Akibat dari semua hal diatas adalah timbulanya kesenjangan sruktural antar wilayah, kesenjangan pendapatan antar golongan penduduk dan kesenjangan antar sector pembangunan lainnya. Ini akan memicu konflik dalam masyarakat. Baik konflik yang terbuka dan jelas ada di masyarakat. Ataupun konflik tertutup yang bersifat sentimen dan kecemburuan social di dalam masyarakat yang lambat-laun juga akan terbuka menjadi konflik yang tidak bisa kita hindarkan suatu hari kelak.

Pada akhir perbincangan beliau mengatakan bahwa yang membuat masyarakat kita selalu berada dalam kebimbangan untuk meningkatkan taraf hidup di sektor ekonomi adalah karena tidak adanya kepastian hukum. Setiap konflik yang ada di negeri ini yang melibatkan masyarakat kecil dan investor serta birokrasi, yang tersudutkan pasti masyarakat kecil. Hal ini bisa menyebabkan dua sikap yang ekstrim dalam masyarakat kita yaitu pasrah menerima apa adanya sehingga mereka tergusur dengan cepat. Atau sifat ekstrim lainnya menolak agenda-agenda perubahan secara membabibuta tanpa rasionalitas sehingga menghasilkan sikap-sikap radikal di lapangan.

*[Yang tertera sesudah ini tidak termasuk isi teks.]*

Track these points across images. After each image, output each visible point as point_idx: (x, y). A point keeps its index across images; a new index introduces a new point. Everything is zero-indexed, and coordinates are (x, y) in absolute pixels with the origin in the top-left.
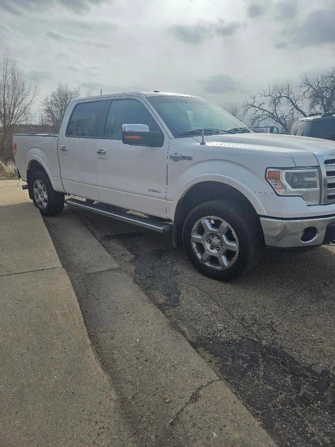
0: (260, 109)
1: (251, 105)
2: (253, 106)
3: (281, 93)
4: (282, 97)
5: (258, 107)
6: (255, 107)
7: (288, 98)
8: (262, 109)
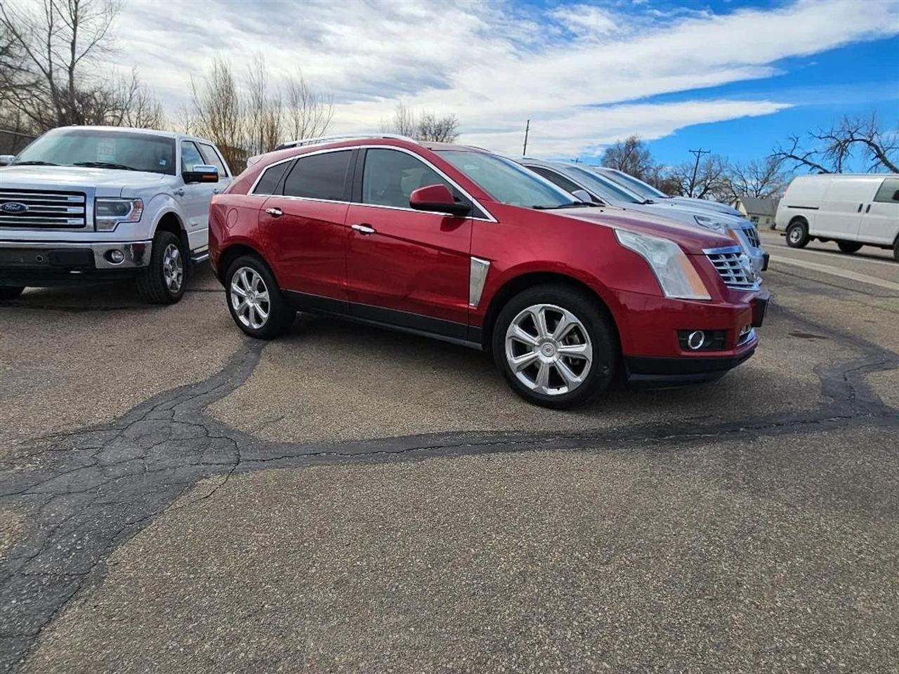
0: (806, 162)
1: (785, 154)
2: (791, 156)
3: (852, 132)
4: (853, 140)
5: (802, 160)
6: (796, 158)
7: (869, 143)
8: (810, 164)
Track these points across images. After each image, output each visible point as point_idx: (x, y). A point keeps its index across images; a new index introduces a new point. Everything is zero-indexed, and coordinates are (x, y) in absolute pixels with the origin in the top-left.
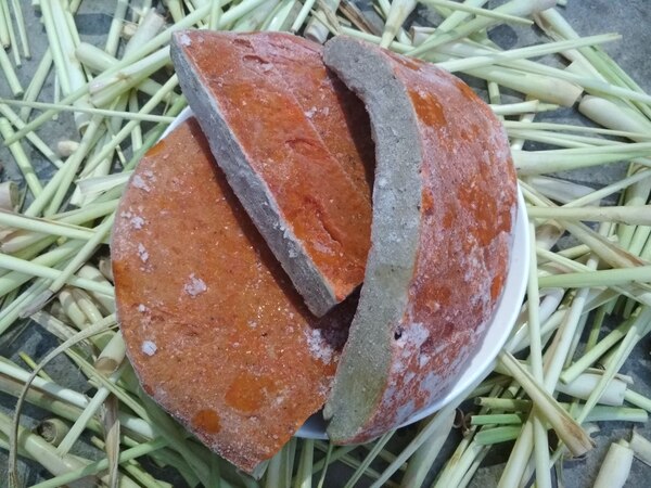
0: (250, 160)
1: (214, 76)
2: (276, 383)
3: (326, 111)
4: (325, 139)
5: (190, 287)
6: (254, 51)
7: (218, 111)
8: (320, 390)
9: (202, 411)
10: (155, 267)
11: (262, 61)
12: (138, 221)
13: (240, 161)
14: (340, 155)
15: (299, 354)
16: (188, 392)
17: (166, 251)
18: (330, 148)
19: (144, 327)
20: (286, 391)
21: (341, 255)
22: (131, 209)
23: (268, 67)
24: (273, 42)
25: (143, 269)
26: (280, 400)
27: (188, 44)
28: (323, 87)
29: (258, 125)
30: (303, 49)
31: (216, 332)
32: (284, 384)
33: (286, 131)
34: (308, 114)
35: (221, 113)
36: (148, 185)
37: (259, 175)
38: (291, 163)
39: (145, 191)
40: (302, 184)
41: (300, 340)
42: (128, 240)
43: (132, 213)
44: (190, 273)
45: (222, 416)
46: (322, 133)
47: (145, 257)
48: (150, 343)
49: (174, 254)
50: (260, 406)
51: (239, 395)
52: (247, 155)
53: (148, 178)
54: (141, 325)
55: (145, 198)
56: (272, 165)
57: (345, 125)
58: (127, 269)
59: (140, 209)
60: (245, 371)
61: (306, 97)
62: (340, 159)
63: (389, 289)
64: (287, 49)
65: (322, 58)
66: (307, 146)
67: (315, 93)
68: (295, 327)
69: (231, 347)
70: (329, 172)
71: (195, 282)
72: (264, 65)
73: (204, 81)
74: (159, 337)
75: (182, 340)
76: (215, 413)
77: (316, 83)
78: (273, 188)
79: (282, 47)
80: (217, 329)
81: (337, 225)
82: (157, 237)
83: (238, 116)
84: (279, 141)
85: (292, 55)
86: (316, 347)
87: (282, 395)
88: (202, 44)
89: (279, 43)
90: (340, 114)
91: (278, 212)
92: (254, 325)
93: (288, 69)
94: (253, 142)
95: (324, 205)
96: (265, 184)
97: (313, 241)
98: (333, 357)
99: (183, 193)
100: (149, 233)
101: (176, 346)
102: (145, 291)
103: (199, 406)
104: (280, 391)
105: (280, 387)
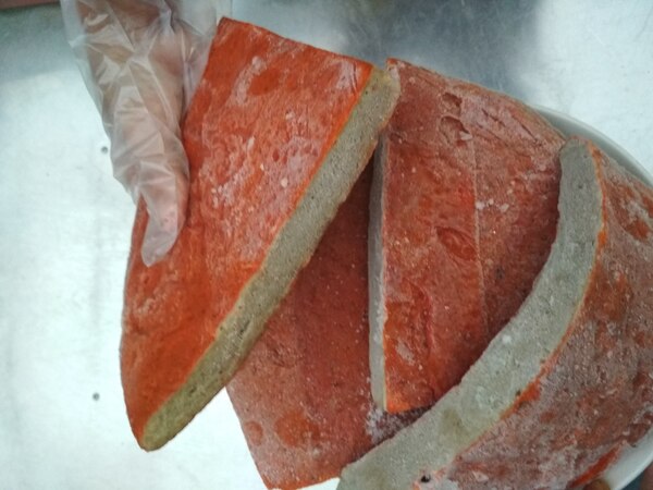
1: (399, 128)
2: (322, 434)
4: (484, 239)
6: (459, 113)
9: (253, 422)
11: (461, 128)
14: (489, 262)
15: (355, 420)
18: (483, 250)
20: (326, 446)
21: (421, 367)
23: (465, 137)
24: (488, 110)
26: (316, 452)
28: (516, 180)
29: (415, 200)
30: (520, 129)
32: (329, 439)
33: (442, 217)
34: (479, 205)
37: (385, 251)
38: (426, 251)
40: (425, 278)
41: (363, 408)
45: (266, 436)
46: (483, 230)
50: (299, 446)
56: (405, 245)
61: (490, 185)
62: (485, 266)
64: (501, 123)
66: (457, 240)
67: (504, 184)
70: (464, 276)
72: (462, 133)
76: (262, 430)
77: (512, 173)
79: (496, 119)
81: (437, 335)
83: (399, 182)
84: (428, 224)
86: (372, 423)
87: (321, 448)
89: (494, 113)
93: (486, 147)
94: (398, 216)
95: (435, 309)
96: (385, 263)
97: (399, 340)
103: (253, 417)
104: (321, 443)
105: (323, 439)
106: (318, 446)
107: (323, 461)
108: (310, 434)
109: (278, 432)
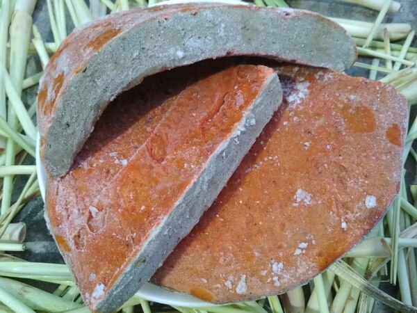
0: (196, 177)
1: (128, 245)
2: (341, 106)
3: (114, 154)
4: (140, 143)
5: (305, 200)
6: (83, 228)
7: (162, 224)
8: (329, 79)
9: (391, 142)
10: (305, 234)
11: (90, 217)
12: (277, 267)
13: (198, 189)
14: (149, 129)
16: (384, 157)
17: (288, 234)
18: (146, 138)
19: (358, 215)
20: (343, 98)
21: (236, 87)
22: (269, 280)
23: (94, 210)
24: (65, 219)
25: (314, 242)
26: (352, 97)
27: (102, 286)
28: (91, 165)
29: (159, 187)
30: (60, 194)
31: (329, 165)
32: (339, 101)
33: (152, 167)
34: (125, 162)
35: (164, 220)
36: (239, 279)
37: (205, 165)
38: (179, 152)
39: (246, 279)
40: (192, 137)
41: (301, 108)
42: (297, 267)
43: (272, 277)
44: (295, 207)
45: (386, 127)
46: (136, 148)
47: (304, 245)
48: (367, 203)
49: (286, 227)
50: (364, 107)
51: (365, 124)
52: (193, 181)
53: (232, 284)
54: (357, 219)
55: (252, 275)
56: (189, 162)
57: (119, 138)
58: (320, 255)
59: (264, 273)
60: (345, 129)
61: (108, 172)
62: (153, 128)
63: (259, 27)
64: (66, 205)
65: (62, 178)
66: (155, 151)
67: (100, 168)
68: (292, 117)
69: (334, 149)
70: (170, 127)
71: (299, 200)
72: (93, 215)
73: (138, 251)
74: (359, 200)
75: (350, 183)
76: (387, 132)
77: (90, 171)
78: (211, 150)
79: (67, 209)
80: (326, 165)
81: (212, 102)
82: (280, 247)
83: (159, 206)
84: (164, 168)
85: (72, 198)
86: (301, 95)
87: (347, 98)
88: (97, 273)
89: (64, 213)
90: (111, 145)
91: (229, 139)
92: (306, 144)
93: (88, 196)
94: (178, 183)
95: (202, 117)
96: (211, 157)
97: (237, 108)
98: (301, 82)
99: (230, 248)
100: (281, 254)
101: (357, 184)
102: (330, 230)
103: (389, 145)
106: (349, 100)
107: (351, 90)
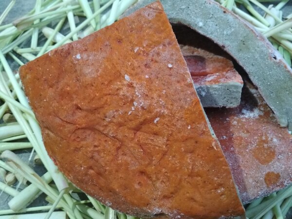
2: (264, 138)
9: (265, 179)
15: (251, 124)
20: (270, 136)
26: (275, 140)
32: (266, 135)
41: (244, 120)
45: (272, 170)
50: (274, 150)
51: (263, 158)
60: (251, 150)
63: (252, 48)
68: (235, 120)
76: (269, 173)
86: (252, 115)
87: (272, 138)
92: (224, 137)
103: (261, 179)
104: (270, 139)
105: (267, 138)
106: (272, 140)
107: (280, 137)
108: (265, 145)
109: (269, 163)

Memang semua ini memerlukan perjuangan untuk memperbaikinya. Kalau kita mau melihat sejarah ke belakang, kita adalah bangsa pejuang. Dahulu kita pernah berjuang membebaskan diri dari belenggu penjajahan dan merdeka. Namun, kemerdekaan kita ini rupanya hanya kemerdekaan semu. Kemerdekaan dari penjajahan asing hanya secara fisik. Sehingga ada beberapa gelintir anaka bangsa yang mentalnya masih terjajah malah menjajah saudaranya sendiri. Kita pernah menumbangkan orde lama, juga begitu dengan orde baru. Kita lalu bersma mengumandangkan deklarasi sekarang adalah orde reformasi yang penuh dengan transparansi.

Namun kita melihat subtansi perjuangan kita selama ini yaitu menuntut keadilan,persamaan hak dan pemerataaan pembangunan itu belum sepenuhnya terwujud. Sampai saat ini kita masih disibukkan oleh masalah kebodohan, kemiskinan dan keterbelakangan. Kantong-kantong kemiskinan dan pemiskinanan semakin lama semakin banyak di bumi Lancang kuning Riau ini. Setiap saat para pemimpin kita menarik simpati denga isu ini. Namun, di kesempatan lain mereka melakukan penggusuran pasar denga alasan untuk meremajakan pasar dan meningkatkan kenyamanan berbelanja dengan mengorbankan masyarakat kecil di sisi yang lain. Mereka hanya memandang kemajuan darisisi fisik dan sarana yang mentereng. Di lain pihak masyarakat di hibur dengan gemerlap lampu jalan dan warna-warninya lampu-lampu hias papan nama mal-mal.

Semua sampai saat ini hanya pada batas retorika.mungkin tulisan ini juga hanya retorika. Namun tidak ada tempat bagi kita untuk berputus asa.karena alam pasti berubah. Hukum alam akan berjalan. Semuanya akan terus dipergilirkan. Banayak yang mengatakan bahwa kita belum siap untuk menyambut perubahan. Omong kosong pernyataan seperti itu. Kalau memang belum siap sekaranglah kita menyiapkan diri. Marilah kita bersama berhenti sejenak menjenguk hati nurani yang paling dalam.

Masalah pasar. Adalah puncak gunung es daari berbagai permasalahan yang tampak dalam kehidupan kita saat sekarang ini. Seharusnya pembangunan kita pada saat sekarang ini lebih di fokuskan untuk membangun kepribadian. Membangun kompetensi pribadi. Sehingga rencana-rencana pembangunan yang akan kita laksanakan di masa depan lebih memiliki nilai kemanusiaan. Lebih ramah lingkungan. Bukan semata-mata untuk mendapatkan keuntungan sesaat saja.